The suppression of a report criticising the Care Quality Commission’s regulatory oversight of scandal-hit University Hospitals of Morecambe Bay may well have constituted a deliberate cover up by senior management at the regulator, an independent investigation has concluded.

The author of the internal report told investigators from advisory firm Grant Thornton that he had been instructed to “delete” it by a senior manager at the care quality regulator in March 2012.

Grant Thornton’s own investigation report – published this morning – concludes that this alleged instruction “might well have constituted a deliberate ‘cover up’”.

In April 2010, Morecambe Bay was registered with the CQC without compliance conditions. Later that year it was granted foundation trust status, partly based on the assurances CQC had provided to foundation trust regulator Monitor about the trust’s maternity services.

The following July, CQC sent inspectors back into Morecambe Bay, and discovered “major concerns” about the trust’s Furness General Hospital maternity unit. Closer attention from the two regulators subsequently uncovered a major care and governance scandal at the north-western foundation trust.

The Grant Thornton investigation found that in October 2011 a “senior CQC individual” commissioned a senior manager to conduct an internal review of its “regulatory decisions and activity at UHMB”.

The investigation report states: “We only became aware of this review during our investigation when we were informed by a member of the regional team.

“We followed up by interviewing the individual who undertook the review. He informed us that at a meeting in March 2012… he was instructed by a member of senior management at the CQC to ‘delete’ the report of his findings.”

It adds: “The individual claimed what laid behind the instruction to delete his report was a sense that it contained findings that were potentially damaging to CQC’s reputation.”

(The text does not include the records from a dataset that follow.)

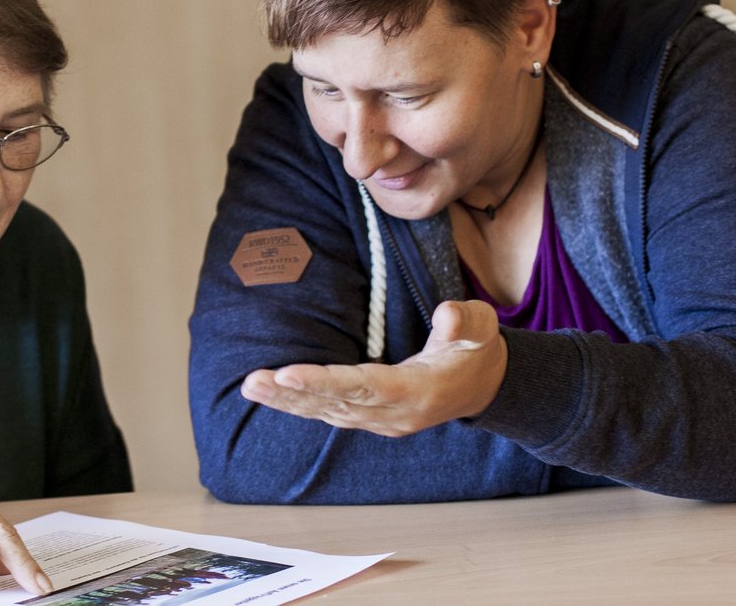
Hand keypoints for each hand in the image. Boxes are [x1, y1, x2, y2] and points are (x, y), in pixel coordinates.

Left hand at [240, 300, 507, 436]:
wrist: (484, 387)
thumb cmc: (477, 352)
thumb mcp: (481, 330)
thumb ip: (466, 322)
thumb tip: (448, 313)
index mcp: (417, 391)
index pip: (363, 386)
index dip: (324, 382)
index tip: (287, 373)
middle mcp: (394, 414)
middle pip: (335, 404)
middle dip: (292, 394)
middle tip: (252, 382)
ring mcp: (382, 421)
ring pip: (328, 413)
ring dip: (288, 401)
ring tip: (251, 386)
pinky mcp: (373, 419)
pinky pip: (331, 414)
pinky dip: (301, 405)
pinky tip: (274, 393)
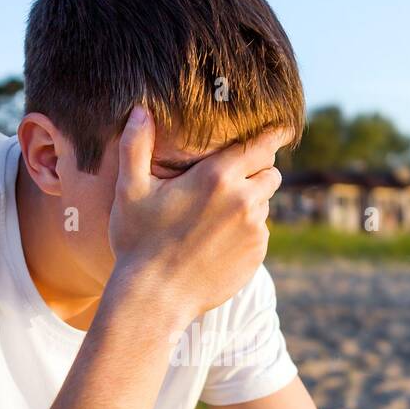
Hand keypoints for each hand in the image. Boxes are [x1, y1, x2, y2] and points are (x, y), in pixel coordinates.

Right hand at [108, 105, 287, 319]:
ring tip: (216, 216)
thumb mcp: (130, 191)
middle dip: (257, 172)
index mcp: (218, 176)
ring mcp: (254, 231)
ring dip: (250, 203)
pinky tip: (217, 242)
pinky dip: (246, 232)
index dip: (272, 135)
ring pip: (264, 204)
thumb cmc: (138, 242)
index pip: (263, 144)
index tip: (279, 129)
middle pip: (271, 173)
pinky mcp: (256, 256)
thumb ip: (136, 146)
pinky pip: (260, 234)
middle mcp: (244, 201)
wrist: (154, 299)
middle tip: (231, 180)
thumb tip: (141, 110)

When the investigators “eventually” obtained a copy of the report they found it contained a slew of criticisms of the CQC, referencing an “over-reliance” on assurances from the trust, “insufficient” validation of information, and a registration process for UHMB that was “inadequate in terms of identifying potential risk indicators”.

The investigators note that the “senior member of management” concerned has denied ordering that the report be deleted. However, they conclude that there is corroborative evidence to support the allegation “in the form of a contemporaneous note of the meeting and the lack of action taken on the information included in the report”.

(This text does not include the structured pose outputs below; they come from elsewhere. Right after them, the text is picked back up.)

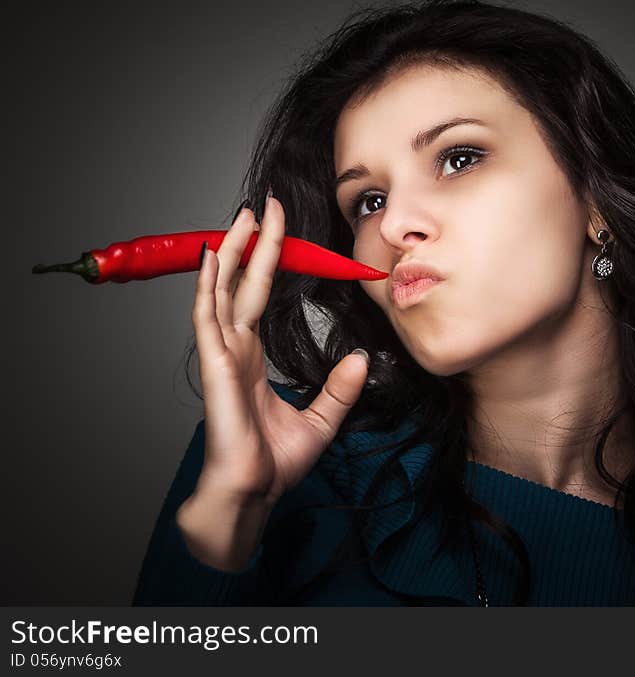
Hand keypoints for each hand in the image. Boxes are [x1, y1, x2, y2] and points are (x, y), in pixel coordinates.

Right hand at [191, 193, 369, 507]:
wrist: (253, 494)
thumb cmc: (274, 462)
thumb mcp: (322, 418)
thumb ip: (338, 387)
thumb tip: (359, 358)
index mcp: (252, 357)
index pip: (260, 295)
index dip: (270, 260)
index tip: (279, 228)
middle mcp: (234, 349)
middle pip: (241, 283)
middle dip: (252, 243)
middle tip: (263, 205)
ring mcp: (222, 356)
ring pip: (223, 291)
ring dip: (233, 252)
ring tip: (243, 216)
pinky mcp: (216, 368)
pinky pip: (208, 318)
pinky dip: (209, 285)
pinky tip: (215, 256)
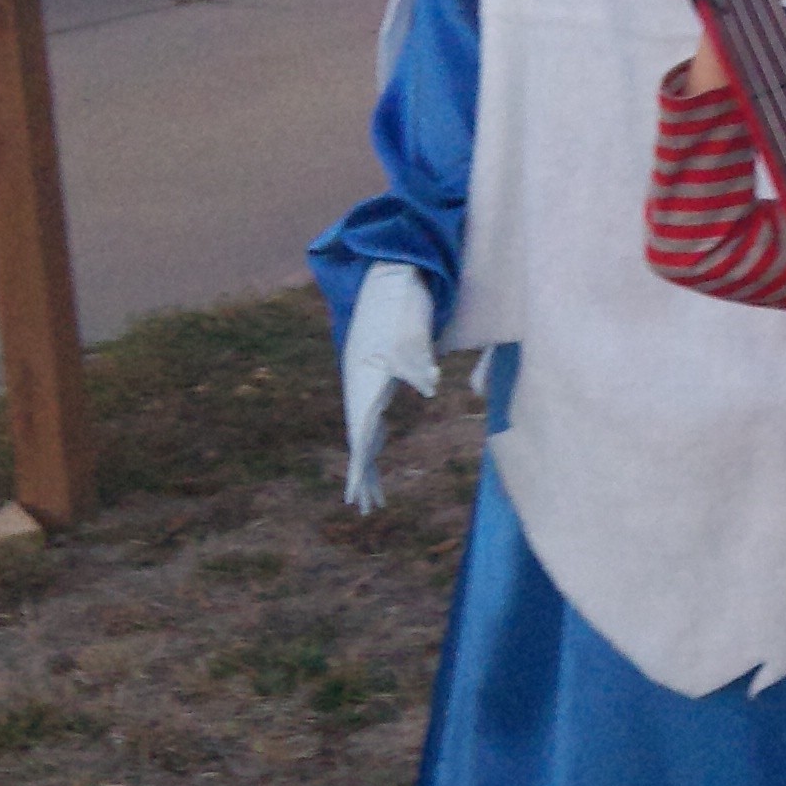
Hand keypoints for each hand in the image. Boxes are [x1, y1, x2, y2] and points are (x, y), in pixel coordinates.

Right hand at [340, 261, 437, 514]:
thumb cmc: (403, 306)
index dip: (360, 468)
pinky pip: (372, 411)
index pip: (361, 435)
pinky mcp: (377, 371)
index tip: (355, 497)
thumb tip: (429, 385)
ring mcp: (367, 379)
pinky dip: (374, 435)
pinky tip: (379, 444)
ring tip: (372, 491)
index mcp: (366, 383)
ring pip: (365, 426)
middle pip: (361, 439)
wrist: (393, 276)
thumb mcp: (413, 336)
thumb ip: (417, 364)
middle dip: (364, 475)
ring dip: (369, 458)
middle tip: (366, 508)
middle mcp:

The investigation report continues: “We were also surprised that the fact that such a review took place was not shared with us during briefings we held with the senior member of management, who allegedly gave the instruction to delete the report, ahead of the commencement of our work.

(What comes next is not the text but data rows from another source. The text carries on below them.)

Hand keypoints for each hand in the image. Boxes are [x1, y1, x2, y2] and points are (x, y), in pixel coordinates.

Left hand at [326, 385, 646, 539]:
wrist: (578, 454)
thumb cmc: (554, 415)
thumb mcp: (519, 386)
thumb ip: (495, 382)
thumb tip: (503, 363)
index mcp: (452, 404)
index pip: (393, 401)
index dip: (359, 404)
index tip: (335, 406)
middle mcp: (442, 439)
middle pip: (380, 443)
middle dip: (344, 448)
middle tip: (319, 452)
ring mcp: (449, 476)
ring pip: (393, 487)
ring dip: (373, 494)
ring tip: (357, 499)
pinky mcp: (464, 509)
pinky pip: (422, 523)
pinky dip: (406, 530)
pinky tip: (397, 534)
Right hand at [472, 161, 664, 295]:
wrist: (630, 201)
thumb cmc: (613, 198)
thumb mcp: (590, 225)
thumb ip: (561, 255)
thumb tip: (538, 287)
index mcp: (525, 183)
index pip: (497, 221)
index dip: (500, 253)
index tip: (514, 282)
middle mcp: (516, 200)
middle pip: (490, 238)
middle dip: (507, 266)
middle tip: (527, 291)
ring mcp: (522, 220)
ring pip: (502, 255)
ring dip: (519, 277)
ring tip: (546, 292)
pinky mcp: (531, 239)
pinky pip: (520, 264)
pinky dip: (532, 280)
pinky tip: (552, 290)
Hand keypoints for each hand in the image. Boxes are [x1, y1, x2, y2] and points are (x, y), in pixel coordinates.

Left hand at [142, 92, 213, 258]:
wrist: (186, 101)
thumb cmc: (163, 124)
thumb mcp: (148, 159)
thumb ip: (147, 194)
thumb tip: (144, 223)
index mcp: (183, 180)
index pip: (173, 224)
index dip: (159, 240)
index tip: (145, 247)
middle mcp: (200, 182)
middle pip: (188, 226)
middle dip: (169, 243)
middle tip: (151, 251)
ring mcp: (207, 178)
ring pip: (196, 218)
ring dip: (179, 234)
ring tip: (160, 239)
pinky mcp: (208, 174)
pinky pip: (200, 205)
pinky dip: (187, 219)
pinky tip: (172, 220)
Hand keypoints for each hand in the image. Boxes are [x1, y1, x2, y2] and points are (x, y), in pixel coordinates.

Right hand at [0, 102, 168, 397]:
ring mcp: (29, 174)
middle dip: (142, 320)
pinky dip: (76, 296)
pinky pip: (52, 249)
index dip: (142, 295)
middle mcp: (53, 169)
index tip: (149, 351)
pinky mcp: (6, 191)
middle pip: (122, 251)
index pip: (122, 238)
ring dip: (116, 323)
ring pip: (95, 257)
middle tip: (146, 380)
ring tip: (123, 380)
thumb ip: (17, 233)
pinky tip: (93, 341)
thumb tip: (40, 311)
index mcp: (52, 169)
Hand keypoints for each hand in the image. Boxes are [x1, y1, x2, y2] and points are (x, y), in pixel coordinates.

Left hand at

“We have given careful consideration to whether the alleged instruction to delete this report could in effect constitute a deliberate ‘cover-up’ and if so what would be the reason for doing so? We have concluded on balance the evidence… suggests it might well have constituted a deliberate ‘cover up’.”

The Grant Thornton investigation was commissioned by David Behan after he took over as CQC chief executive last summer.

A CQC spokesman last night said the regulator’s culture was now changing. “We let people down, and we apologise for that,” he said.

“This [Grant Thornton] report reveals just how poor the CQC oversight of University Hospitals Morecambe Bay was in 2010.

“This is not the way things should have happened. It is not the way things will happen in the future. We will use the report to inform the changes we are making to improve the way we work and the way we are run.

“There is no evidence of a systematic cover-up or of any collusion between CQC and the Public Health Service Ombudsman, but the example of how an internal report was dealt with is evidence of a failure of leadership within CQC and a dysfunctional relationship between the executive and the board.

“There is evidence of a defensive, reactive and insular culture that resulted in behaviour that should never have happened.”

Health secretary Jeremy Hunt was expected to make a statement about the report’s findings in the Commons this afternoon.